→ **What is expected**: Lines holding the word "Peer" in the following material must be counted; give only the resulting number.

→ **Given records**:
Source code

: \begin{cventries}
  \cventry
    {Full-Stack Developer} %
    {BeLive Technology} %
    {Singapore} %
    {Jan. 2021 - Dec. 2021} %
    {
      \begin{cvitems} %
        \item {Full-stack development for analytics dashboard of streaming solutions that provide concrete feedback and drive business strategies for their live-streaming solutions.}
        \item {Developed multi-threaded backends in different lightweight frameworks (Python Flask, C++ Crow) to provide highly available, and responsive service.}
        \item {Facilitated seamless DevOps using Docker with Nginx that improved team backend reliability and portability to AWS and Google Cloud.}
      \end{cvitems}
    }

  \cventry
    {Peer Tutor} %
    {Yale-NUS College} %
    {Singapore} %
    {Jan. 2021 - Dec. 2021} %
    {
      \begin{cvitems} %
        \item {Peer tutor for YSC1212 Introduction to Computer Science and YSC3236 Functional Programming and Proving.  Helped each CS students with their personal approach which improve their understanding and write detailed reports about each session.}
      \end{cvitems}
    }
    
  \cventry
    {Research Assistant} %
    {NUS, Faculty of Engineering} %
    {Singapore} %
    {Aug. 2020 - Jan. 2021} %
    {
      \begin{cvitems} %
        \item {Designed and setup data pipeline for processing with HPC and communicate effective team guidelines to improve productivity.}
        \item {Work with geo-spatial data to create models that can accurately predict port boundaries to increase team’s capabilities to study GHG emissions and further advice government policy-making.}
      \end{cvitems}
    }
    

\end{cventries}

...

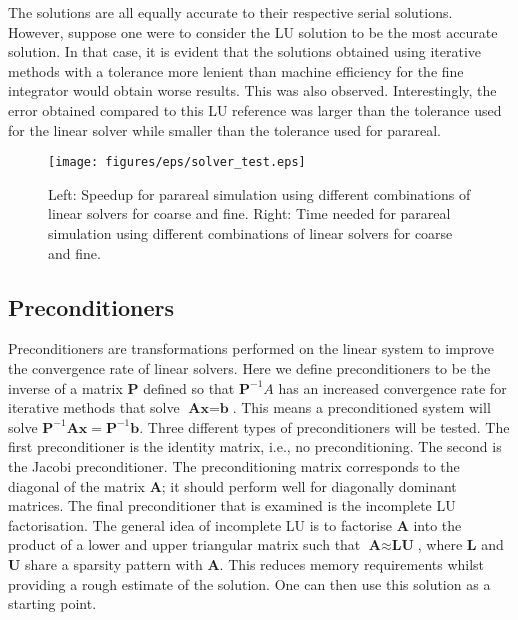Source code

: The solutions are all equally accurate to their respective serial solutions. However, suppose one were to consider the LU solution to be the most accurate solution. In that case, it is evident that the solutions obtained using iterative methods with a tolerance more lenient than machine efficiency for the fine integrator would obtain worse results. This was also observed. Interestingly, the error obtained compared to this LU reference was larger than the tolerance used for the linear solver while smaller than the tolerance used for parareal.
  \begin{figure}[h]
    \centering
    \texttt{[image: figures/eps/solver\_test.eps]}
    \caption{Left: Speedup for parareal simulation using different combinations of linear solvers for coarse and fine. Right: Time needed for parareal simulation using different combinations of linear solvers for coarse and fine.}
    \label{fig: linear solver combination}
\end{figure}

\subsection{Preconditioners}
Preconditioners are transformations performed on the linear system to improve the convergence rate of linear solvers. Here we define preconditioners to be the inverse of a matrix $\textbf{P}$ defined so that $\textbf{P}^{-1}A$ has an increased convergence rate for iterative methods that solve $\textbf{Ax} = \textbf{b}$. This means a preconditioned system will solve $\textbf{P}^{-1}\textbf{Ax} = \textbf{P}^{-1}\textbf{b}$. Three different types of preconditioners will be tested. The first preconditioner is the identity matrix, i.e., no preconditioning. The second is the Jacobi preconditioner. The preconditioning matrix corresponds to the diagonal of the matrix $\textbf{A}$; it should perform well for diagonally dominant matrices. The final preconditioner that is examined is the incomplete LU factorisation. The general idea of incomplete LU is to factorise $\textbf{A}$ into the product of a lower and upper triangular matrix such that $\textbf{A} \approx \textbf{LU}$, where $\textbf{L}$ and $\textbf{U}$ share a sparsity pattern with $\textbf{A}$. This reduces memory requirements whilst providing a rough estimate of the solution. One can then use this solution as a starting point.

→ **Completed task**: 2